Le principal risque chez les patients atteints de fibrillation auriculaire est la thrombose artérielle, en particulier l'embolie cérébrale. Recommandations d'anticoagulation en cas d'infarctus cérébral secondaire à une fibrillation auriculaire :
1. L’utilisation systématique et immédiate d’anticoagulants n’est pas recommandée chez les patients présentant un infarctus cérébral aigu.
2. Chez les patients traités par thrombolyse, il n'est généralement pas recommandé d'utiliser des anticoagulants dans les 24 heures.
3. En l'absence de contre-indications telles que tendance aux saignements, maladie hépatique ou rénale grave, pression artérielle > 180/100 mmHg, etc., les conditions suivantes peuvent être envisagées pour une utilisation sélective des anticoagulants :
(1) Les patients souffrant d'infarctus cardiaque (tels qu'une valve artificielle, une fibrillation auriculaire, un infarctus du myocarde avec thrombus mural, une thrombose de l'oreillette gauche, etc.) sont sujets à un accident vasculaire cérébral récurrent.

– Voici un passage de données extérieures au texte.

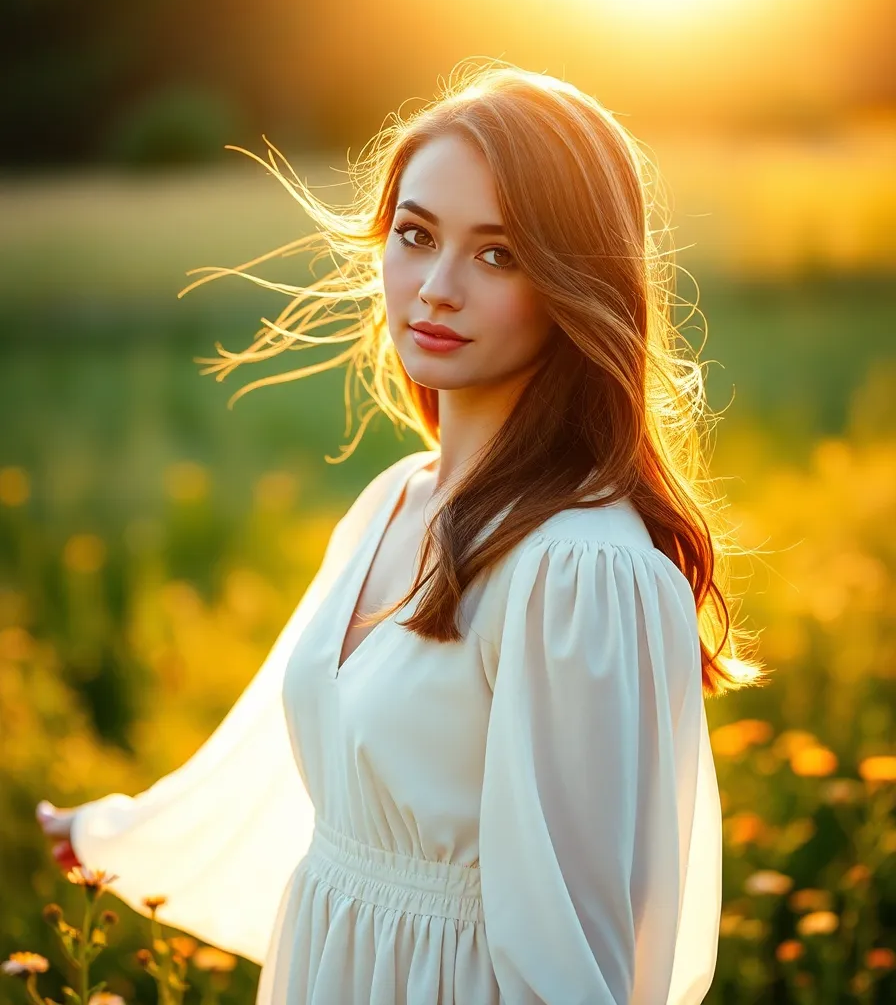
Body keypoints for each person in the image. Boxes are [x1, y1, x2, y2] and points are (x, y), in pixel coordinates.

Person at [37, 59, 768, 1004]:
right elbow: (310, 769)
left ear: (575, 283)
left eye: (498, 254)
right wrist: (116, 837)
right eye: (416, 236)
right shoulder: (394, 501)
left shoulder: (576, 569)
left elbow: (581, 961)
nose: (436, 288)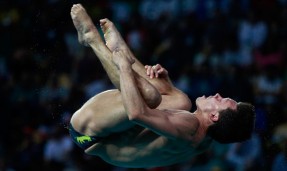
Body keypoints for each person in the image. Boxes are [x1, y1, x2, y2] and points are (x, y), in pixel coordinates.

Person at [69, 4, 256, 168]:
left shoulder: (190, 126)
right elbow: (163, 132)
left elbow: (136, 113)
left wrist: (125, 68)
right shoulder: (205, 140)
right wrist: (167, 85)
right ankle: (121, 49)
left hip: (90, 133)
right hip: (103, 139)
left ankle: (91, 38)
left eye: (221, 100)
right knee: (179, 100)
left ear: (214, 116)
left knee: (151, 96)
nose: (217, 95)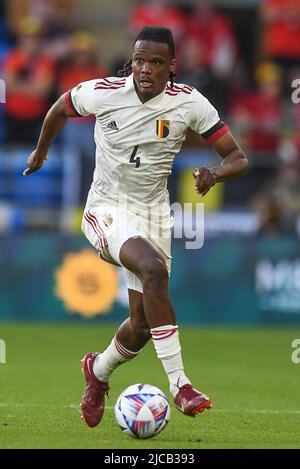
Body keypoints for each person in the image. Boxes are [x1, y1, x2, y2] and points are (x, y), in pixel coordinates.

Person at [23, 26, 248, 428]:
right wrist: (41, 152)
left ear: (171, 67)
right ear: (132, 61)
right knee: (152, 268)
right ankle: (181, 385)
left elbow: (237, 157)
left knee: (143, 325)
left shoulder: (190, 103)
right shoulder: (104, 92)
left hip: (154, 215)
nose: (146, 69)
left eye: (156, 62)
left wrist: (215, 173)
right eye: (140, 60)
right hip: (106, 208)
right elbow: (60, 106)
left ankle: (98, 371)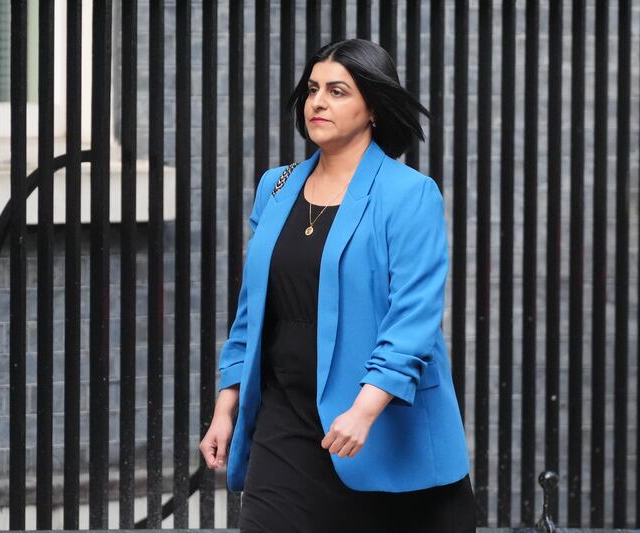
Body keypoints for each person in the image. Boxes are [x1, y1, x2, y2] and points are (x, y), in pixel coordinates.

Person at [199, 38, 474, 533]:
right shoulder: (276, 187)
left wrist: (365, 409)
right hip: (286, 421)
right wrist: (227, 406)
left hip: (377, 429)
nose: (318, 102)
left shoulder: (409, 195)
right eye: (312, 90)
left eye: (338, 91)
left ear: (372, 107)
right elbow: (254, 310)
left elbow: (413, 319)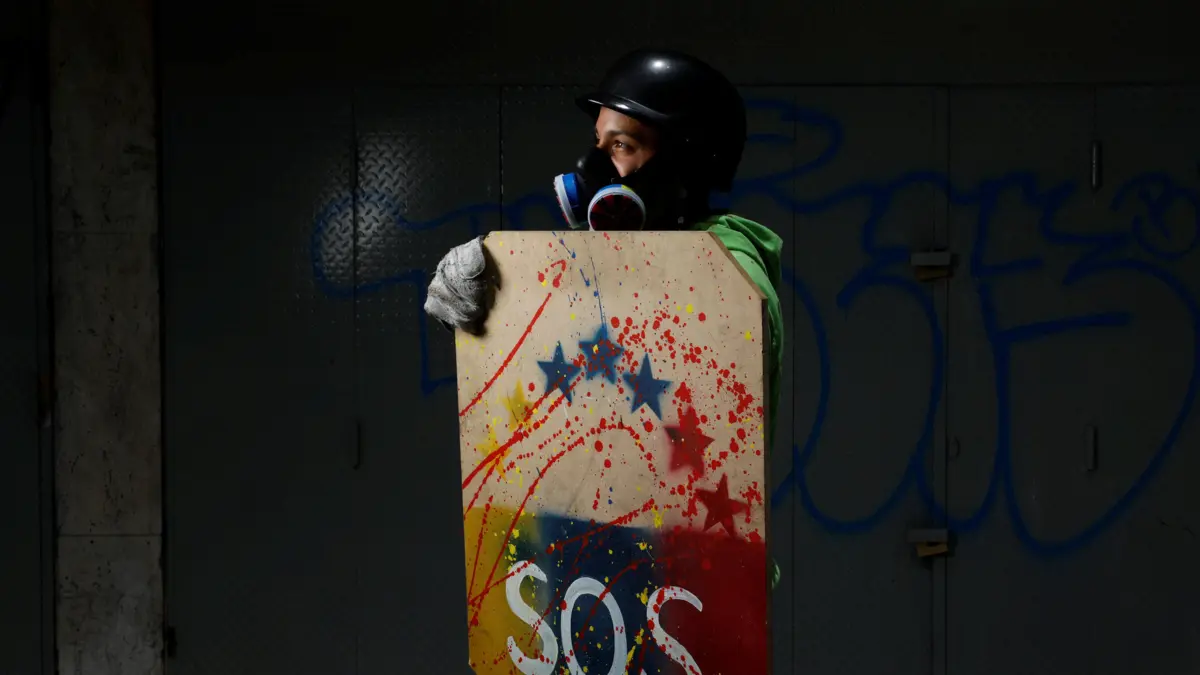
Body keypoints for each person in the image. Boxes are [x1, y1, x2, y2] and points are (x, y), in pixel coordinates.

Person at [425, 49, 784, 586]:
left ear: (683, 163)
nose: (589, 170)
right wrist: (489, 280)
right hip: (593, 575)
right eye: (599, 144)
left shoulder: (729, 269)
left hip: (695, 590)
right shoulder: (621, 262)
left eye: (622, 145)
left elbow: (651, 336)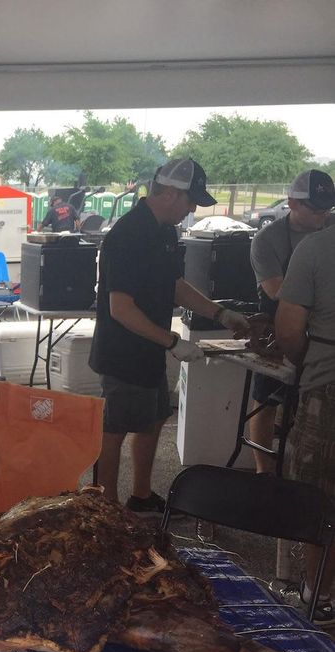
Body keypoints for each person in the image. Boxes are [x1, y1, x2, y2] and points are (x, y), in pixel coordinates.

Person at [89, 158, 250, 514]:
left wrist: (219, 312)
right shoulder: (128, 234)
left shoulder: (165, 231)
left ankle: (141, 496)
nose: (193, 208)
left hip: (149, 349)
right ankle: (105, 508)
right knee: (113, 430)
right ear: (169, 193)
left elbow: (175, 285)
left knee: (153, 418)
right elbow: (121, 308)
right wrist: (173, 342)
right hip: (122, 352)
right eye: (190, 199)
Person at [248, 170, 335, 474]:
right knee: (265, 400)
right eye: (315, 208)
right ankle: (263, 469)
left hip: (320, 332)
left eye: (328, 207)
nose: (323, 215)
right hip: (281, 325)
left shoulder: (329, 229)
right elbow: (277, 291)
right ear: (292, 203)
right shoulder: (266, 240)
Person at [275, 221, 335, 625]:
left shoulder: (316, 248)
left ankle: (320, 596)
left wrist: (305, 365)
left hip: (327, 389)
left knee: (318, 496)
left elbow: (289, 331)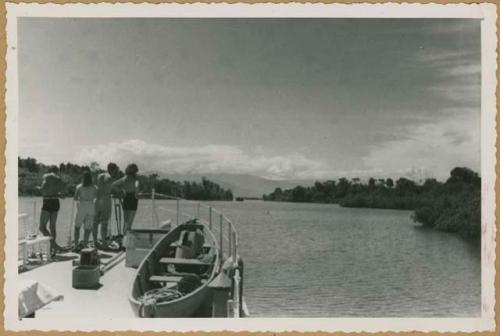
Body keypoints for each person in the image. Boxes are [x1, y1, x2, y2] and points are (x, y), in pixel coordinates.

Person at [38, 165, 65, 255]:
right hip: (55, 202)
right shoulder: (59, 180)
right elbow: (63, 195)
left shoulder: (46, 176)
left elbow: (43, 187)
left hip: (47, 201)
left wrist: (37, 188)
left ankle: (54, 245)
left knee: (42, 227)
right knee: (52, 226)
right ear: (57, 171)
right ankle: (52, 249)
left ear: (50, 170)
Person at [111, 163, 139, 247]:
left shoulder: (124, 179)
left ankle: (124, 242)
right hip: (133, 199)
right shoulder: (136, 180)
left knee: (125, 222)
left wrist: (121, 192)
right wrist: (136, 193)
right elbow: (137, 189)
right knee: (130, 223)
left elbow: (113, 185)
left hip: (126, 198)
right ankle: (127, 243)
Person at [93, 162, 120, 248]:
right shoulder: (110, 178)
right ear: (112, 170)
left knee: (95, 223)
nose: (116, 171)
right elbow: (114, 188)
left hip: (97, 200)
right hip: (105, 200)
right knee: (104, 223)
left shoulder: (100, 175)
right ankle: (104, 243)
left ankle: (95, 242)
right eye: (115, 170)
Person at [73, 171, 97, 251]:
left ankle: (76, 245)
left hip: (82, 205)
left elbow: (75, 198)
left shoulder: (79, 186)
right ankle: (85, 245)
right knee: (87, 228)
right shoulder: (94, 187)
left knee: (77, 227)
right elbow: (96, 197)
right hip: (91, 205)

(2) Patients atteints d'un accident vasculaire cérébral ischémique accompagné d'une déficience en protéine C, d'une déficience en protéine S, d'une résistance active à la protéine C et d'autres patients thrombo-sujets ; patients atteints d'un anévrisme disséquant extracrânien symptomatique ; patients atteints d'une sténose intracrânienne et d'une sténose de l'artère intracrânienne.

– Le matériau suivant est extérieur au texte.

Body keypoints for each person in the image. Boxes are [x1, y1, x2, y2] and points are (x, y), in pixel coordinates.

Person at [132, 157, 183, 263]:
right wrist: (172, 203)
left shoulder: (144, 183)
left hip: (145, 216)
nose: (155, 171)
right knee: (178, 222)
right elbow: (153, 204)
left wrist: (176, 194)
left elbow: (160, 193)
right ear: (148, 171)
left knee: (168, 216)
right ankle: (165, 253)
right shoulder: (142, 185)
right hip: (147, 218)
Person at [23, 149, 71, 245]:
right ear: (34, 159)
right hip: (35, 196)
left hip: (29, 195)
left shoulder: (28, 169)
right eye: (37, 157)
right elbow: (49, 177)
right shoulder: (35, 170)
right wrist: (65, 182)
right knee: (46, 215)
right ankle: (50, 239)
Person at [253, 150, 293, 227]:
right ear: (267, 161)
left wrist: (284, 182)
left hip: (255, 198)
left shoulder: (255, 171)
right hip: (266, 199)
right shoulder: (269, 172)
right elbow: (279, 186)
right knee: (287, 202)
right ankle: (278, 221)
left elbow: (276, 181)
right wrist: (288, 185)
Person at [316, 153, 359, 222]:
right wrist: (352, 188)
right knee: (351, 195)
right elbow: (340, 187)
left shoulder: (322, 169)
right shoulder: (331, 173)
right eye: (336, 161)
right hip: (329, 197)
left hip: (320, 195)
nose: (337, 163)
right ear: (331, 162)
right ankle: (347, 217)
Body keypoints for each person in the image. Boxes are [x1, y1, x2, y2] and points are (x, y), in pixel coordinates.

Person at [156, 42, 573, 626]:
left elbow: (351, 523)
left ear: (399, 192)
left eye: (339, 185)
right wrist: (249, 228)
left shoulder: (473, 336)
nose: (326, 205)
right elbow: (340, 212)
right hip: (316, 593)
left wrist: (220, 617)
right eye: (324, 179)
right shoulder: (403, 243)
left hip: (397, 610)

(3) Les patients alités atteints d’infarctus cérébral peuvent utiliser de l’héparine à faible dose ou une dose correspondante d’HBPM pour prévenir la thrombose veineuse profonde et l’embolie pulmonaire.
2) Intérêt du suivi des paramètres de coagulation lors de l'utilisation d'anticoagulants
• PT : Les performances INR du laboratoire sont bonnes et peuvent être utilisées pour guider l’ajustement de la dose de warfarine ; évaluer le risque hémorragique du rivaroxaban et de l’édoxaban.
• APTT : Peut être utilisé pour évaluer l’efficacité et la sécurité de l’héparine non fractionnée (à doses modérées) et pour évaluer qualitativement le risque hémorragique du dabigatran.
• TT : Sensible au dabigatran, utilisé pour vérifier la présence de dabigatran résiduel dans le sang.
• D-dimères/FDP : Ils peuvent être utilisés pour évaluer l’effet thérapeutique des anticoagulants tels que la warfarine et l’héparine ; et pour évaluer l’effet thérapeutique des thrombolytiques tels que l’urokinase, la streptokinase et l’altéplase.
• AT-III : Il peut être utilisé pour guider les effets médicamenteux de l'héparine, de l'héparine de bas poids moléculaire et du fondaparinux, et pour indiquer s'il est nécessaire de changer d'anticoagulants dans la pratique clinique.
3) Anticoagulation avant et après cardioversion de la fibrillation auriculaire
Il existe un risque de thromboembolie lors de la cardioversion d'une fibrillation auriculaire, et un traitement anticoagulant approprié peut réduire ce risque. Chez les patients hémodynamiquement instables présentant une fibrillation auriculaire et nécessitant une cardioversion urgente, l'instauration d'un traitement anticoagulant ne doit pas retarder la cardioversion. En l'absence de contre-indication, l'héparine, l'héparine de bas poids moléculaire ou un anticoagulant oral direct (AOD) doivent être administrés dès que possible, et la cardioversion doit être réalisée simultanément.